> [Input material]:
■ ■ ■ ■ ■ ■ ■

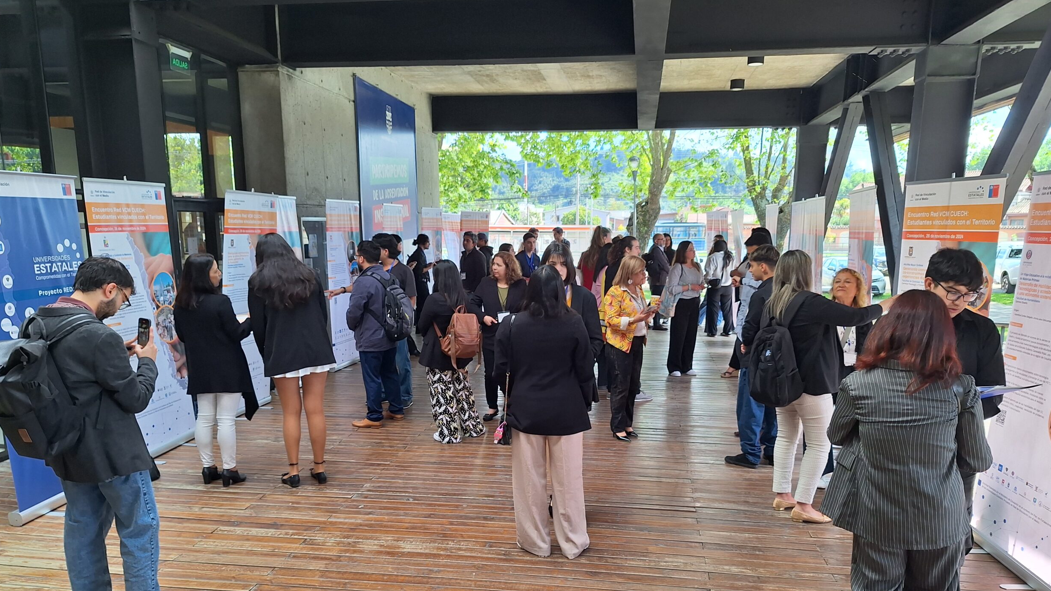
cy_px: 386
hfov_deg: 71.9
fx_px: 725
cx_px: 540
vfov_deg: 43.9
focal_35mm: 26
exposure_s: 1/173
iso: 40
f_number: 1.8
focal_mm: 5.54
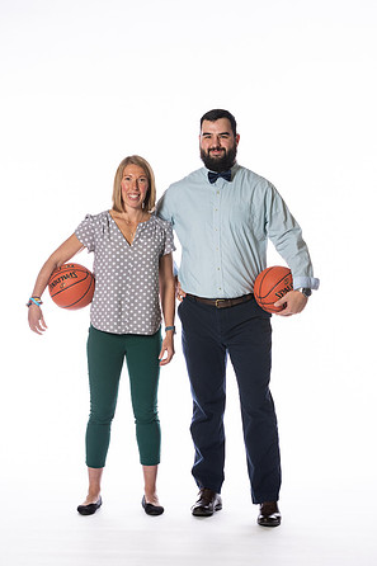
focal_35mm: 106
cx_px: 188
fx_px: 1666
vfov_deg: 19.3
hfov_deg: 12.9
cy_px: 283
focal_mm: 70
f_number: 5.6
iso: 100
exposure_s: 1/100
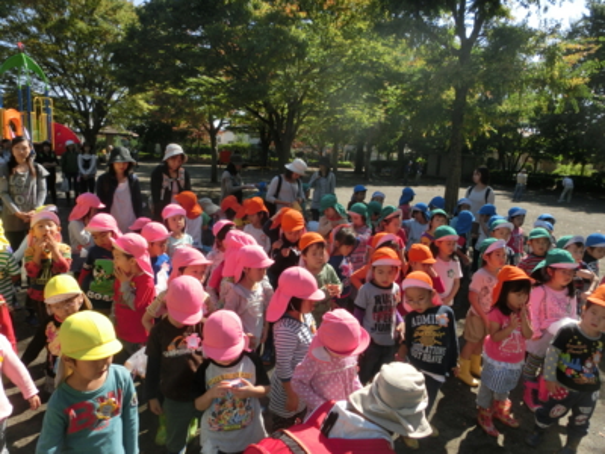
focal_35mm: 24
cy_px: 227
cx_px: 302
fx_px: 419
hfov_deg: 71.6
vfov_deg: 56.8
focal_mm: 4.24
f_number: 3
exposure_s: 1/1000
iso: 80
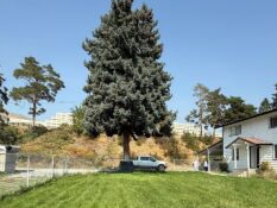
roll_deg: -1.0
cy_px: 150
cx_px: 141
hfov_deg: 71.6
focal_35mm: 24
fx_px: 192
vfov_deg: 54.8
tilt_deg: +4.0
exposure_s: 1/1534
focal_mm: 2.22
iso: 50
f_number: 2.2
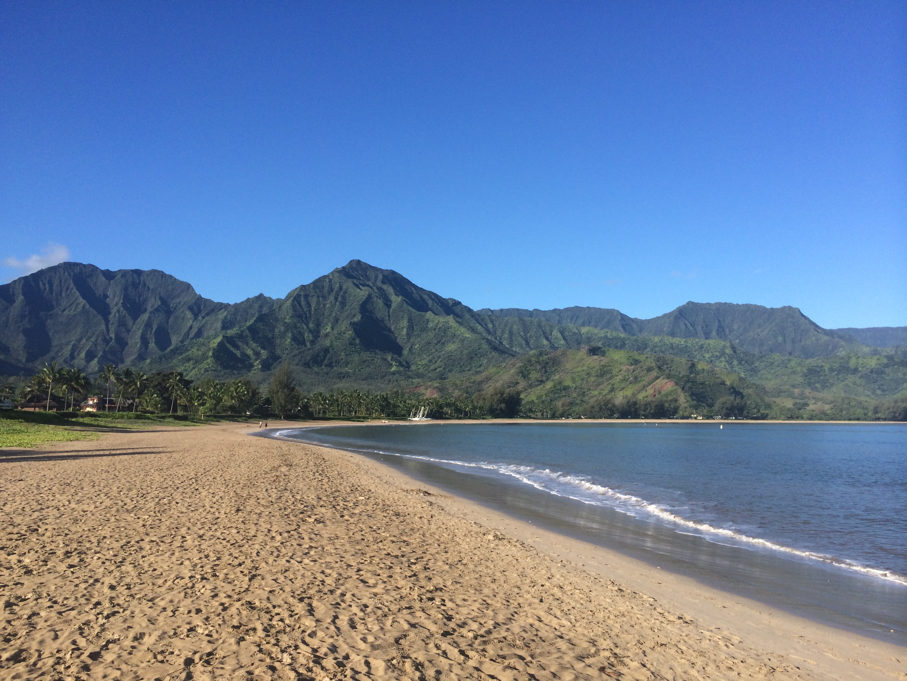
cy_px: 340
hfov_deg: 60.0
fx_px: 786
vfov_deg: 46.8
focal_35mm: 30
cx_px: 454
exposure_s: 1/1709
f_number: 2.2
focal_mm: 4.12
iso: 40
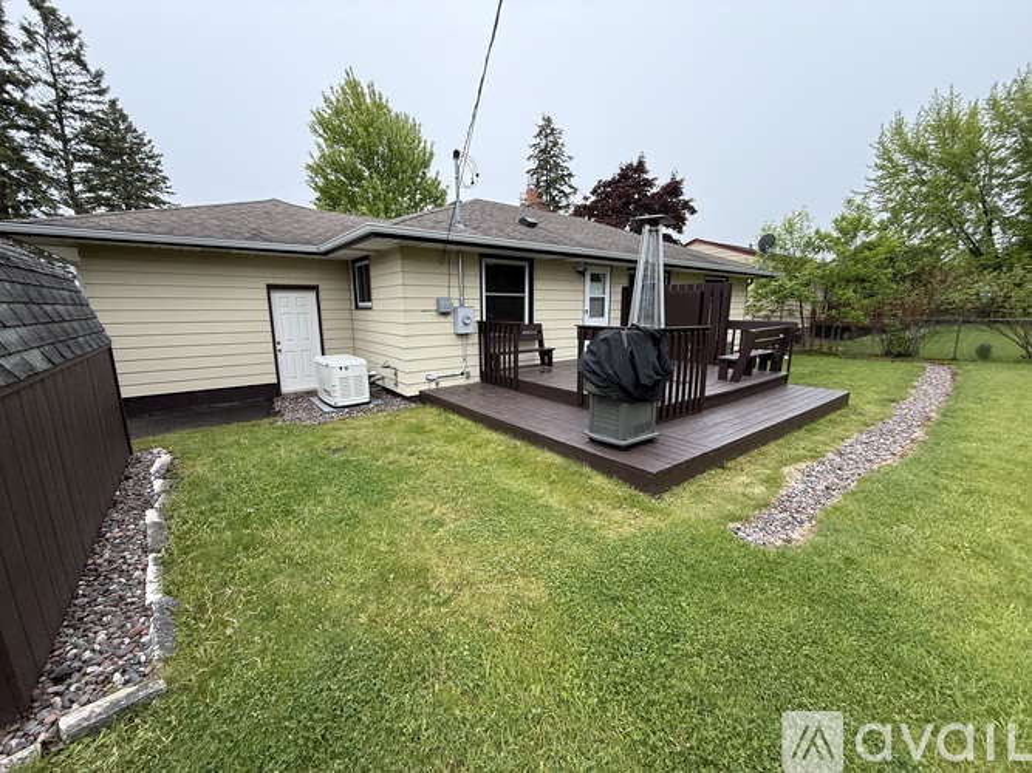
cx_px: 516
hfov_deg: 102.1
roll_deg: +0.6
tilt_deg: -11.1
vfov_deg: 85.7
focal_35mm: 14
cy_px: 386
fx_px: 417
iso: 64
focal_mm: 2.22
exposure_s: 1/270
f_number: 2.2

■ ■ ■ ■ ■ ■ ■

> [To do]: Please give the entries again word for word, without any pictures.

> [Output below]:
cy_px: 386
hfov_deg: 71.9
fx_px: 725
cx_px: 540
vfov_deg: 43.9
focal_35mm: 26
exposure_s: 1/173
iso: 40
f_number: 1.8
focal_mm: 5.54
focal_35mm: 106
cx_px: 188
fx_px: 1666
vfov_deg: 19.3
hfov_deg: 12.9
cy_px: 283
focal_mm: 70
f_number: 5.6
iso: 100
exposure_s: 1/100
focal_35mm: 24
cy_px: 227
cx_px: 302
fx_px: 419
hfov_deg: 71.6
vfov_deg: 56.8
focal_mm: 4.24
f_number: 3
exposure_s: 1/1000
iso: 80
roll_deg: -1.0
cy_px: 150
cx_px: 141
hfov_deg: 71.6
focal_35mm: 24
fx_px: 192
vfov_deg: 54.8
tilt_deg: +4.0
exposure_s: 1/1534
focal_mm: 2.22
iso: 50
f_number: 2.2
cy_px: 340
hfov_deg: 60.0
fx_px: 786
vfov_deg: 46.8
focal_35mm: 30
cx_px: 454
exposure_s: 1/1709
f_number: 2.2
focal_mm: 4.12
iso: 40
cx_px: 516
hfov_deg: 102.1
roll_deg: +0.6
tilt_deg: -11.1
vfov_deg: 85.7
focal_35mm: 14
cy_px: 386
fx_px: 417
iso: 64
focal_mm: 2.22
exposure_s: 1/270
f_number: 2.2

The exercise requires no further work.